Pearl Harbor was originally an extensive deep embayment called Wai Nomi (meaning, “pearl water”) or Puʻuloa (meaning, “long hill”) by the Hawaiians. Puʻuloa was regarded as the neighbor of the dolphin god, Kaʻahupahau, and his brother (or father), Kahiʻuka, in Hawaiian legends. According to tradition, Keaunui, the head of the powerful Ewu chiefs, is credited with cutting a navigable channel near the present Puʻuloa saltworks, by which he made the estuary, known as "Pearl Lake," accessible to navigation. Making due allowance for legendary amplification, the estuary already had an outlet for its waters where the present gap is; but Keaunui is typically given the credit for widening and deepening it. Source.

The Church of Jesus Christ of Latter-day Saints have a story in their mythos that a Japanese bomber refused to bomb the Laie Hawaii Temple during the bombing of Pearl Harbor.

The temporal importance of Pearl Harbor Day was reinforced immediately, and lives on today.


USS Wisconsin (BB-64), "Wisky" or "WisKy," is an Iowa-class battleship, the second ship of the United States Navy to be named in honor of the U.S. state of Wisconsin. She was built at the Philadelphia Naval Shipyard in Philadelphia, Pennsylvania and launched on December 7, 1943 (the second anniversary of the Pearl Harbor raid), sponsored by the wife of Governor of Wisconsin, Walter Goodland. That was during the time of the Philadelphia Experiment, allegedly. Was Pearl Harbor the motivation behind the Philadelphia Experiment, if it even existed?

What special synchromysticism do you associate with Pearl Harbor?

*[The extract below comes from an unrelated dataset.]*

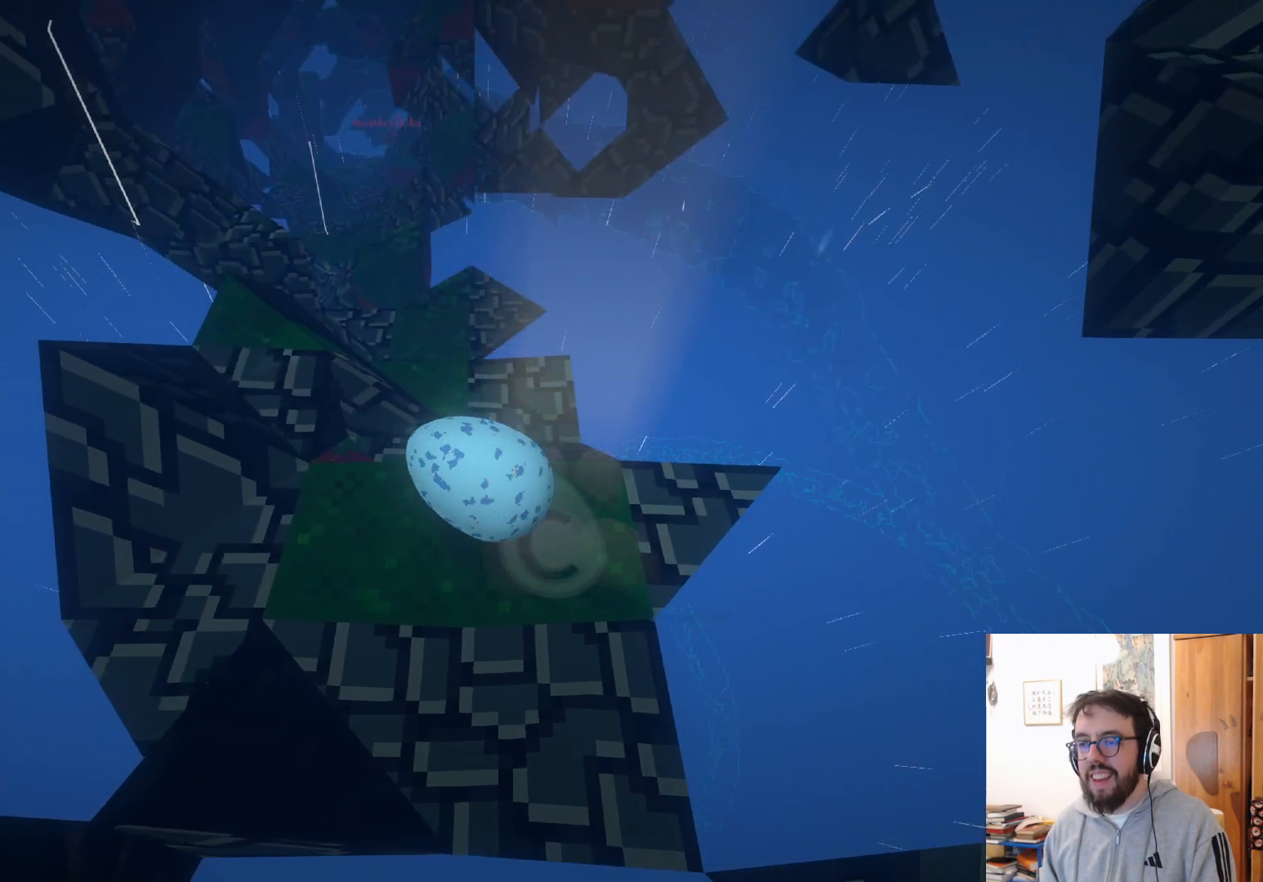
{"buttons": [], "left_stick": "up", "right_stick": "center", "events": []}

"Look with horror in your mirror at the eyes without curiosity; 
at the lips which never question."
~ Tiffany Thayer, in his Introduction to Charles Fort's Lo!

2 comments:

Erin O'Riordan said...

I can't associate Pearl Harbor with anything but my grandfather, who was a 17-year-old hospital corpsman when he was blown off the U.S.S. West Virginia - knocked unconscious, but rescued from the water - on Dec. 7, 1941. He passed away almost 20 years ago, but I remember him saying that one could hear sailors trapped inside the wreck of the Arizona, banging desperately on the inside of the ship's hull with no hope of rescue, at Christmas almost three weeks later. I don't know if that's true or if he only imagined it, but he became a world expert on air disaster rescue because trying to save lives was all he knew to do to live with the horror.

Noel said...

GOD BLESS your grandfather and I am forever grateful for his service. My wife’s Uncle’s Bomber was shot down twice the second time he was capture and endured hell on a forced march. He did not talk about it until 60 years later when a local paper asked him to recount his story.